October 19, 2002 at 12:40 am
We have recently went to an EMC SAN environment for our SQL Server 2000 development environment.
I want to start monitoring the IO's for this environment before it goes into production.
How many I/O's per second should I expect
here on the SAN?
Also, how much data does SQL Server 2000 write or read per single I/O?
Does it read ahead? How much data?
Thanks.
October 19, 2002 at 12:57 am
I mean physical I/O's here.
October 20, 2002 at 5:44 pm
Brian Kelley ...
Hardware vendor for the SAN is DELL and the servers are DELL Power Edges (model 2650).
It will be difficult for us to do heaps of preliminary testing and thats why I'm asking questions here because I don't have the luxury of having a play on the system. Of course there will be some testing but since the client is very remote its better I go as best prepared as I can. We develop everything off-site and deploy on-site. There is no DBA on-site for now so I'm doing that remotely too (via scripts send by email to IT dep and they sent back results - very old card-mainframe like programming environment!).
Thanks for the responses ... Any further issues (limitations, advantages etc) you may have experienced with DBs on a SAN would be greatly appreciated too!!
Cheers
Jim
October 20, 2002 at 11:50 pm
The DELL SAN is just the low-end EMC SAN gear that they bought acquired when they bought Clariion... not bad stuff but not the high-end stuff either.
When configuring your LUN's on the array you should do RAID 1+0 (stripped mirror sets) for your database and your transaction logs. Use different LUNS for each. You can then create another LUN for backups if you are not going direct to tape.. we use RAID 5 for this as performance is not such huge factor.
We are using Compaq (HP) HSG80 and EVA sans... have about 18TB of raw capacity mostly for SQL clustering and it works great. The HSG80's do about 22,000 IOPS while the EVA does about 672K IOPS... and we have seen enormous speed improvements when using it... upwards of 500% speed improvement on large OLAP cube building.
October 21, 2002 at 10:15 am
should the logs be on a mirrored-only drives? No striping.
Since log are sequential writes.
October 22, 2002 at 6:10 pm
quote:
The DELL SAN is just the low-end EMC SAN gear that they bought acquired when they bought Clariion... not bad stuff but not the high-end stuff either.When configuring your LUN's on the array you should do RAID 1+0 (stripped mirror sets) for your database and your transaction logs. Use different LUNS for each. You can then create another LUN for backups if you are not going direct to tape.. we use RAID 5 for this as performance is not such huge factor.
We are using Compaq (HP) HSG80 and EVA sans... have about 18TB of raw capacity mostly for SQL clustering and it works great. The HSG80's do about 22,000 IOPS while the EVA does about 672K IOPS... and we have seen enormous speed improvements when using it... upwards of 500% speed improvement on large OLAP cube building.
October 22, 2002 at 6:27 pm
quote:
The DELL SAN is just the low-end EMC SAN gear that they bought acquired when they bought Clariion... not bad stuff but not the high-end stuff either.When configuring your LUN's on the array you should do RAID 1+0 (stripped mirror sets) for your database and your transaction logs. Use different LUNS for each. You can then create another LUN for backups if you are not going direct to tape.. we use RAID 5 for this as performance is not such huge factor.

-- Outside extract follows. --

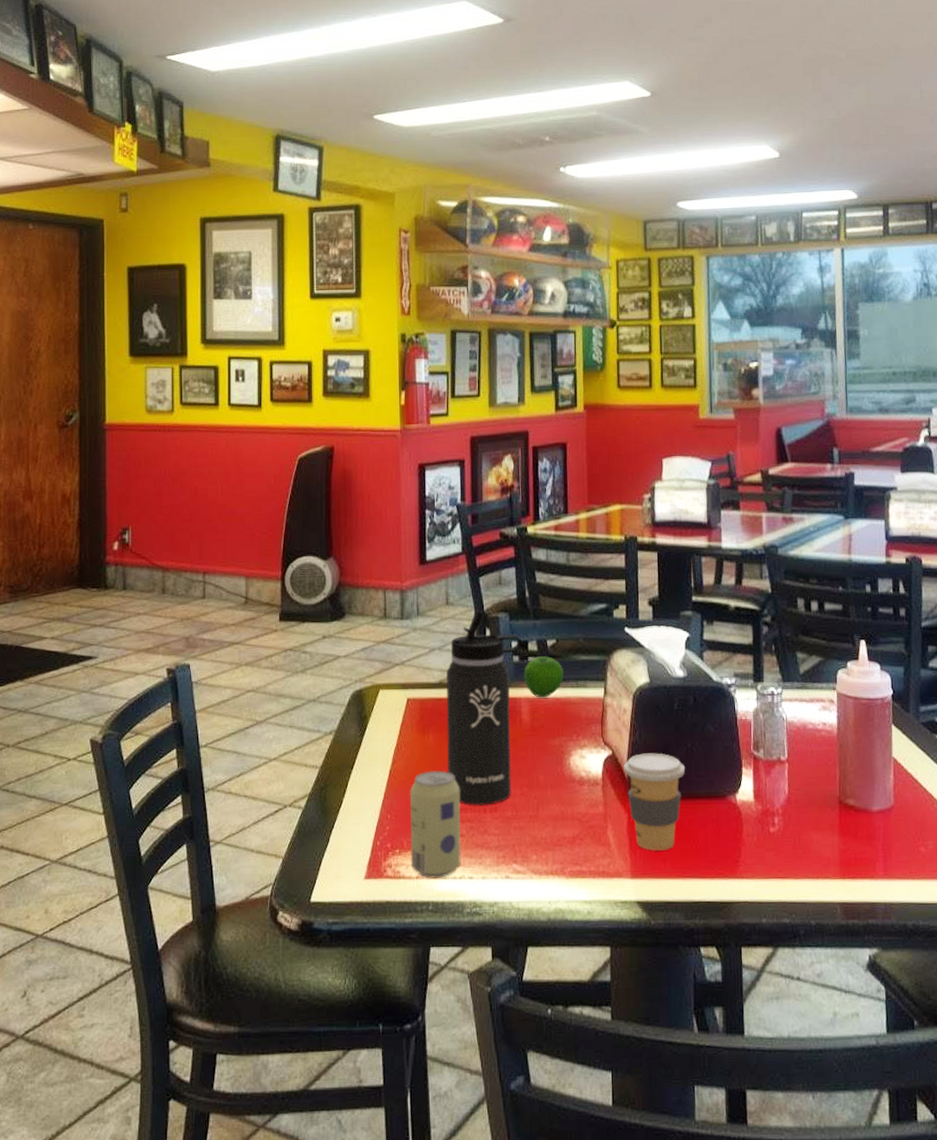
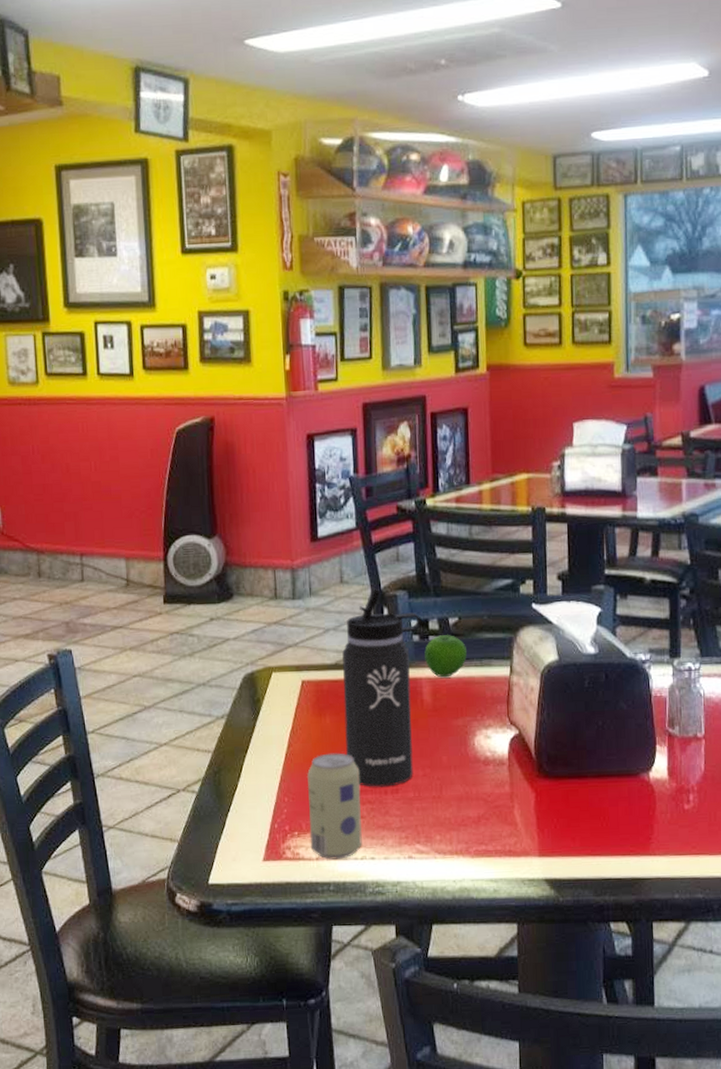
coffee cup: present [624,753,686,851] -> none [531,731,596,830]

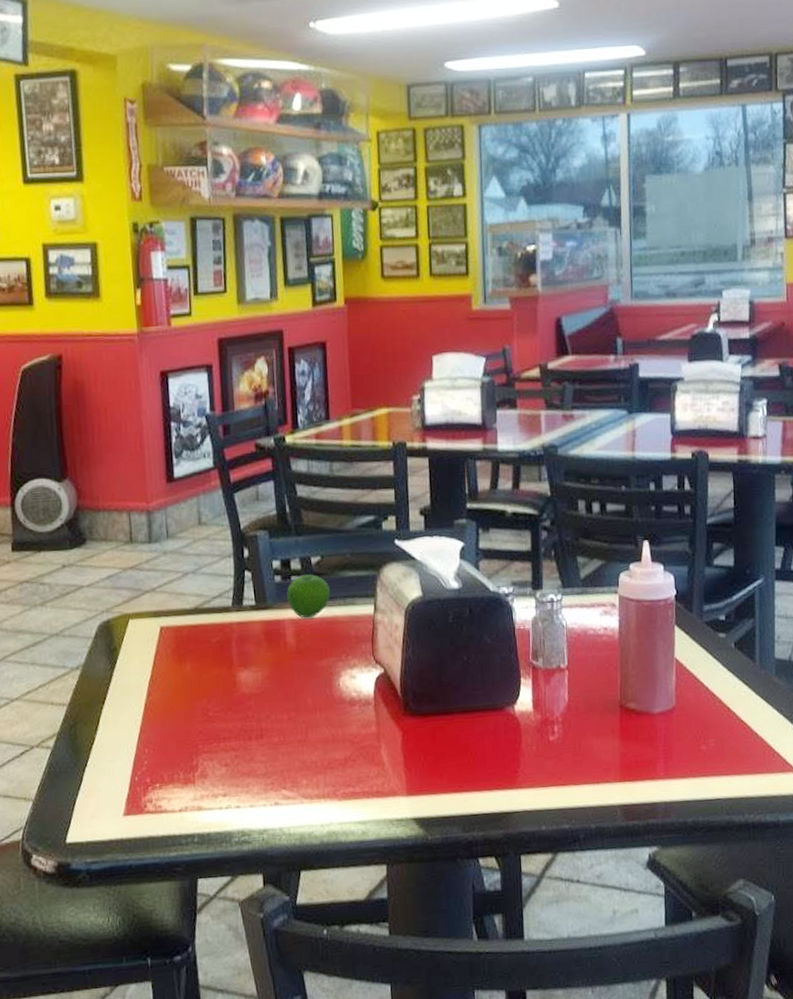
beverage can: present [306,753,363,860] -> none [167,700,227,811]
thermos bottle: present [342,587,423,787] -> none [202,528,285,734]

We are using Compaq (HP) HSG80 and EVA sans... have about 18TB of raw capacity mostly for SQL clustering and it works great. The HSG80's do about 22,000 IOPS while the EVA does about 672K IOPS... and we have seen enormous speed improvements when using it... upwards of 500% speed improvement on large OLAP cube building.

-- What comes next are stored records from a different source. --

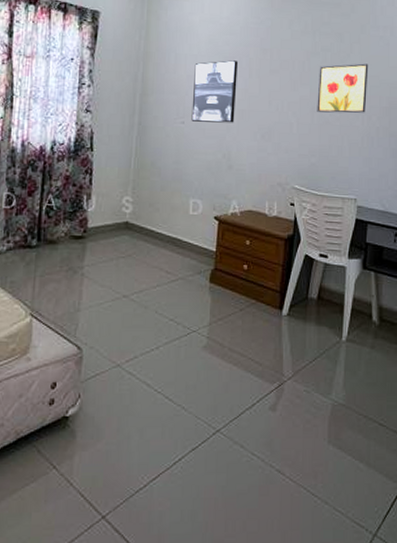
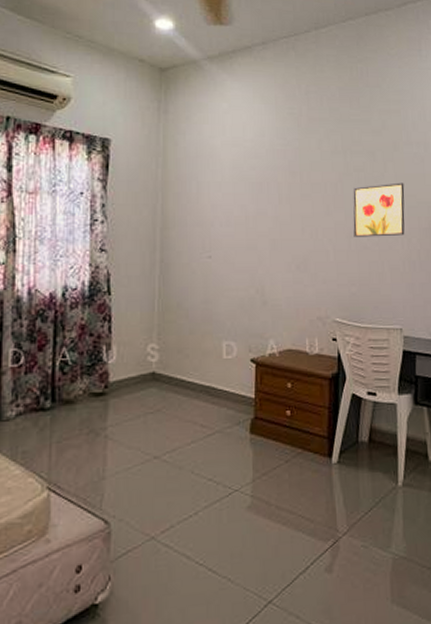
wall art: present [191,60,238,123] -> none [218,186,267,255]

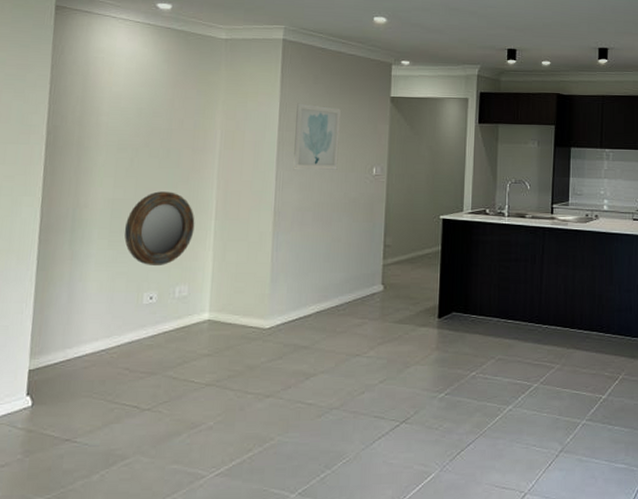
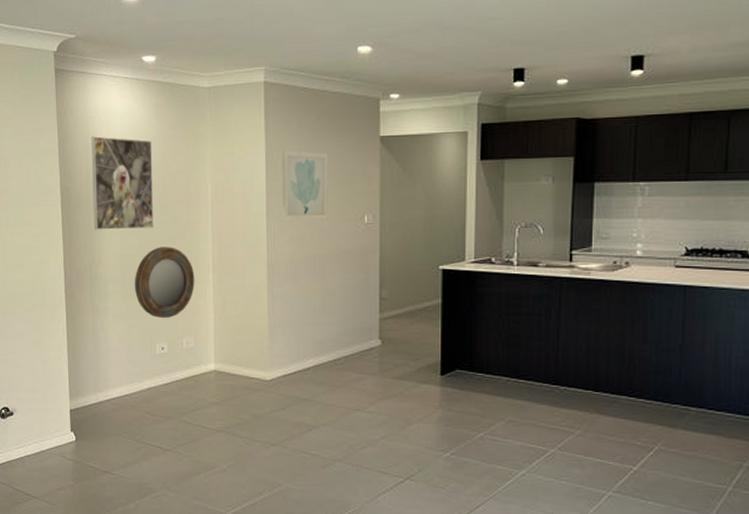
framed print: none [83,76,160,173] -> present [91,136,154,230]

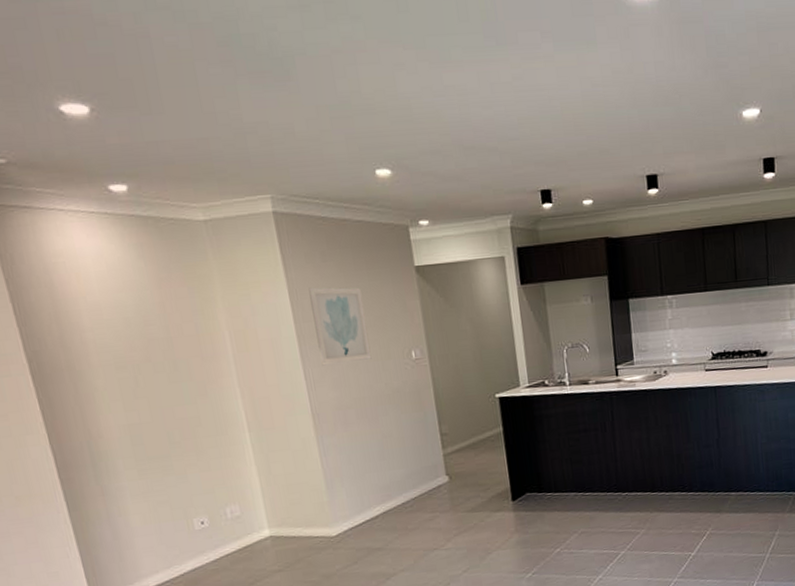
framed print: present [91,136,154,230] -> none [56,285,165,399]
home mirror: present [134,247,195,319] -> none [150,408,230,490]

Very happy to hear about the performance you are getting out of the Compaq EVA.
We are deployingg a EVA in support of a SAP portal with SQL and I was wondering what do you consider the key indicators are in monitoring both the EVA and the switch fabric. Our NewHP consultant suggests that if the fabric is congested then you obviously have a problem. Do we need to watch the EVA, in our case we will also be running small SAP BW/CRM on the EVA as well.